Instruction: Please return each row below that contains the string "roll", copying every such row in full.

Dataset:
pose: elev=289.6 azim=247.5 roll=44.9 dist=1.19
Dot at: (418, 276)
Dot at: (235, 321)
...
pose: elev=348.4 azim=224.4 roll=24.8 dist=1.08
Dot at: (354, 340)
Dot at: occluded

Complete response:
pose: elev=289.6 azim=247.5 roll=44.9 dist=1.19
pose: elev=348.4 azim=224.4 roll=24.8 dist=1.08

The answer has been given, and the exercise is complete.